[Fragen zum Text]
**a)** Wie lautet im Text über Freitals erste Jahre die Passage von „600 neue Arbeitsplätze“ bis einschließlich „Glasindustrie und Bergbau.“? Kopieren Sie sie wortgetreu.
**b)** Beantworten Sie anhand des Textes über Freitals erste Jahre:
(i) Wie viele Einwohner sind ohne Arbeit?
(ii) Wie viele neue Arbeitskräfte konnte das Döhlener Gussstahlwerk einstellen?
(iii) Wie viele Freitaler Familien tragen sich als Mitglieder in die Ortsgruppe des „Bundes kinderreicher Familien“ ein?

[Quellenauszug]

Vor allem der verdienstvolle Deubener Gemeindevorstand Ernst Robert Rudelt bringt das Thema wiederholt zur Sprache. Seine vorauseilenden Gedanken werden 1921 ohne sein direktes Mitwirken Realität. Nach 27-jähriger Amtstätigkeit muss Rudelt im September 1917 aus gesundheitlichen Gründen sein Deubener Amt niederlegen.

Auch unsere junge Stadt sollte in ihrem ersten Lebensjahrzehnt erfahren, was es mit der volkstümlichen Weisheit „Aller Anfang ist schwer“ auf sich hat. Neben einigen Silberstreifen mussten die Stadtväter seiner Zeit mit Sorgen und Problemen leben, missliebige Verhältnisse, die den Alltag jedes zweiten Freitalers beeinträchtigten. Dazu einige Fakten.Die wirtschaftliche Flanke stellt sich in einem düsteren Licht dar. Das Problem: 12.141 Einwohner sind ohne Arbeit, davon zwei Drittel Männer. Die Anzahl der Einwohner, die auf Krisenunterstützung angewiesen sind, liegt 1931 bei vierhundert Prozent über dem Landesdurchschnitt. Eine unheilvolle Situation.

600 neue Arbeitsplätze

Doch es gibt auch Lichtblicke. Am 2. Januar 1931 lässt die Direktion des Döhlener Gussstahlwerkes mitteilen, dass die bescheidene Auftragslage Ende der Zwanzigerjahre überwunden sei. Von heute auf morgen konnte das Unternehmen sechshundert neue Arbeitskräfte einstellen.

Erfreuliches weist auch die Statistik von 1926 aus. Demnach existieren in der gerade erst fünf Jahr alten Stadt bereits 483 Firmen, doppelt so viele wie 1911. Allerdings handelt es sich in erster Linie um Miniobjekte. 385 der Neugründungen beschäftigen weniger als zehn Personen. Nur in 13 Fabriken sind mehr als 150 Arbeiter angestellt. Der erste Platz in der Branchenaufteilung gebührt eindeutig der Eisenindustrie. Auf den Plätzen folgen Maschinen- und Apparatebau, Glasindustrie und Bergbau.

Im März 1931 bildet sich nach landesweitem Vorbild eine Ortsgruppe des „Bundes kinderreicher Familien“, in den sich 24 Freitaler Familien als Mitglieder eintragen. Anliegen der Vereinigung ist es, die Stadtverwaltung so zu beeinflussen, dass sie mehr als bisher Ehepaare mit vier und mehr Kindern wirksam unterstützt.

Auszüge aus einem Datensatz
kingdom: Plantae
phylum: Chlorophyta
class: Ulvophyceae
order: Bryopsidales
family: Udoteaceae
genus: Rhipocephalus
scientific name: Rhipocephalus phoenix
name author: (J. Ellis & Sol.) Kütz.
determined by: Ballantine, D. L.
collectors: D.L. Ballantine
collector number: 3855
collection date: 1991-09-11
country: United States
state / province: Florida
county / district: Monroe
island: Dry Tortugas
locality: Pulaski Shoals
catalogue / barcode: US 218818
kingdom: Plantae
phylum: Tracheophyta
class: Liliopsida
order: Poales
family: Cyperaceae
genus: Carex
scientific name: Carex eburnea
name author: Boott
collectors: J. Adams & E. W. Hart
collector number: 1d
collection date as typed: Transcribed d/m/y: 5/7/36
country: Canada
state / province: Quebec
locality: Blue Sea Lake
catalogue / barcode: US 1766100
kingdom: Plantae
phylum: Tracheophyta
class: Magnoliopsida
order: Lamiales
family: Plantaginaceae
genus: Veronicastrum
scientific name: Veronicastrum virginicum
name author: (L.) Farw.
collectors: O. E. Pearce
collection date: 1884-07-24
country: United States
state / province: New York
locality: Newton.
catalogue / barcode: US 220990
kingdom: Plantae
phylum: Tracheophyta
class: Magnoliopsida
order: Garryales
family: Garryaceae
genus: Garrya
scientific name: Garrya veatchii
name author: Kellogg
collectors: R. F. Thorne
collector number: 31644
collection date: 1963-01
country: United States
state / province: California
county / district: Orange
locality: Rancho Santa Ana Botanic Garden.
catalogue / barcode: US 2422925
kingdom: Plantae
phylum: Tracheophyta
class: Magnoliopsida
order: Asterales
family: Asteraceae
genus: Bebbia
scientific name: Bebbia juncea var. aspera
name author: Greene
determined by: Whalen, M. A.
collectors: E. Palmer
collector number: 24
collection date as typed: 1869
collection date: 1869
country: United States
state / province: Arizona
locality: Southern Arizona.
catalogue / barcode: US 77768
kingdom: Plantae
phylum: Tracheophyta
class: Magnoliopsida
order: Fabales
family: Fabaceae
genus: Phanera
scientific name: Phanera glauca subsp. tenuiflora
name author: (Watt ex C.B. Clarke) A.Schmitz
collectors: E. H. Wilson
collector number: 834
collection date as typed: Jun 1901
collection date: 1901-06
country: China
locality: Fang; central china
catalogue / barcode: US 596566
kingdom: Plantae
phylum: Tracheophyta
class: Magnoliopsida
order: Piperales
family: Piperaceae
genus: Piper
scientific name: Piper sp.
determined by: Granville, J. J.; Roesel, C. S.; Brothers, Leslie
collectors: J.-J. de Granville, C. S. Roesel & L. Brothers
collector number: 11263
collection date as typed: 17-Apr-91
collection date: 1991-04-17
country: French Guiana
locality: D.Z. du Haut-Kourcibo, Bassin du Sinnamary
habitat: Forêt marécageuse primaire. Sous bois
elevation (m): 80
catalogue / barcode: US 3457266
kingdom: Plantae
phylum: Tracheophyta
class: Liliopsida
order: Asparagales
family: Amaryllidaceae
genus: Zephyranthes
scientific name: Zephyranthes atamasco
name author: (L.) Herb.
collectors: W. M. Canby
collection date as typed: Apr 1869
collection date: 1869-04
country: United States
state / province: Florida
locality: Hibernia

[Lösungen]
**a)**
600 neue Arbeitsplätze

Doch es gibt auch Lichtblicke. Am 2. Januar 1931 lässt die Direktion des Döhlener Gussstahlwerkes mitteilen, dass die bescheidene Auftragslage Ende der Zwanzigerjahre überwunden sei. Von heute auf morgen konnte das Unternehmen sechshundert neue Arbeitskräfte einstellen.

Erfreuliches weist auch die Statistik von 1926 aus. Demnach existieren in der gerade erst fünf Jahr alten Stadt bereits 483 Firmen, doppelt so viele wie 1911. Allerdings handelt es sich in erster Linie um Miniobjekte. 385 der Neugründungen beschäftigen weniger als zehn Personen. Nur in 13 Fabriken sind mehr als 150 Arbeiter angestellt. Der erste Platz in der Branchenaufteilung gebührt eindeutig der Eisenindustrie. Auf den Plätzen folgen Maschinen- und Apparatebau, Glasindustrie und Bergbau.

**b)**
(i) 12.141 Einwohner
(ii) Sechshundert
(iii) 24 Familien